Tangkapan layar video rapat tertutup OPD dipimpin oleh Gubernur Edy Rahmayadi dan Wakil Gubernur Musa Rajekshah/Repro
Tangkapan layar video rapat tertutup OPD dipimpin oleh Gubernur Edy Rahmayadi dan Wakil Gubernur Musa Rajekshah/Repro

Video rapat tertutup dengan agenda evaluasi Organisasi Perangkat Daerah (OPD) jajaran Pemerintah Provinsi Sumatera Utara yang bocor kepada publik masih menjadi pembicaraan hangat di masyarakat. 


Pengamat politik dan pemerintahan Universitas Negeri Medan, Bakhrul Khair Amal menilai potongan video yang merekam pernyataan wakil gubernur Musa Rajekshah yang meminta kepada Gubernur Edy Rahmayadi untuk melakukan evaluasi kinerja OPD secara berkala serta pernyataannya yang menyebut belum adanya program secara utuh yang dibangun dalam mewujudkan berbagai perencanaan Pemprovsu, menyiratkan bahwa kepemimpinan Edy Rahmayadi-Musa Rajekshah (ERAMAS) belum mampu bekerja sesuai dengan apa yang menjadi janji politik mereka.

"Yang terlihat dari pernyataan pak Wagub itu kan gambaran kinerja mereka selama 3 tahun memimpin, dan jelas disampaikannya bahwa kinerjanya belum seperti yang mereka harapkan," katanya, Rabu (10/11/2021).
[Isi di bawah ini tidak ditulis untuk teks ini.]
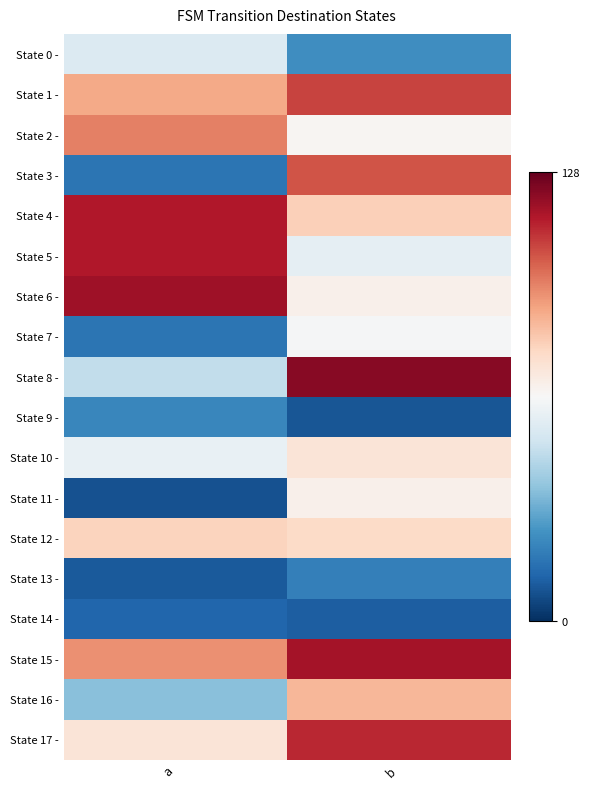

Rank the series at a from lowest to highest value.

State 11 -, State 13 -, State 14 -, State 3 -, State 7 -, State 9 -, State 16 -, State 8 -, State 0 -, State 10 -, State 17 -, State 12 -, State 1 -, State 15 -, State 2 -, State 4 -, State 5 -, State 6 -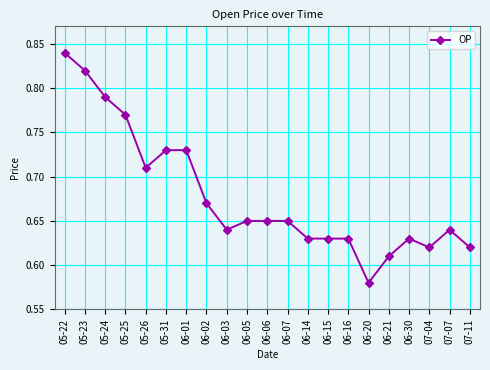

Which has a higher value, 05-22 or 05-23?

05-22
Pengamat yang menggeggam gelar doktor ini menjelaskan makna lain yang tersirat dengan jelas dari video tersebut adalah adanya perbedaan pandangan antara gubernur dan wakilnya dalam kinerja untuk memanajemen pemerintahan. Bahkan yang lebih dalam lagi adalah bahwa perbedaan pandangan antara gubernur dan wakil gubernur tersebut, kini menjadi hal yang terbuka secara gamblang di tengah masyarakat. Padahal sebelumnya, hal itu masih hanya sebatas isu saja.

"Nah ini sudah terbuka. Dan terkait perbedaan pandangan ini, sebenarnya yang dirugikan adalah masyarakat sendiri," ujarnya.

Dalam hal ini menurut Bakhrul, masyarakat harus semakin gencar untuk mengkritisi kondisi pimpinan Pemprov Sumut tersebut. Sebab, terlepas dari kondisi antara keduanya, masyarakat harus menuntut apa yang menjadi janji mereka saat maju di Pilgub 2018 lalu.

"Yang harus diperjuangkan adalah kepentingan masyarakat. Karena janji untuk memperjuangkan kepentingan masyarakatlah yang membuat masyarakat kemudian memilih mereka menjadi pemimpin di Sumatera Utara," pungkasnya.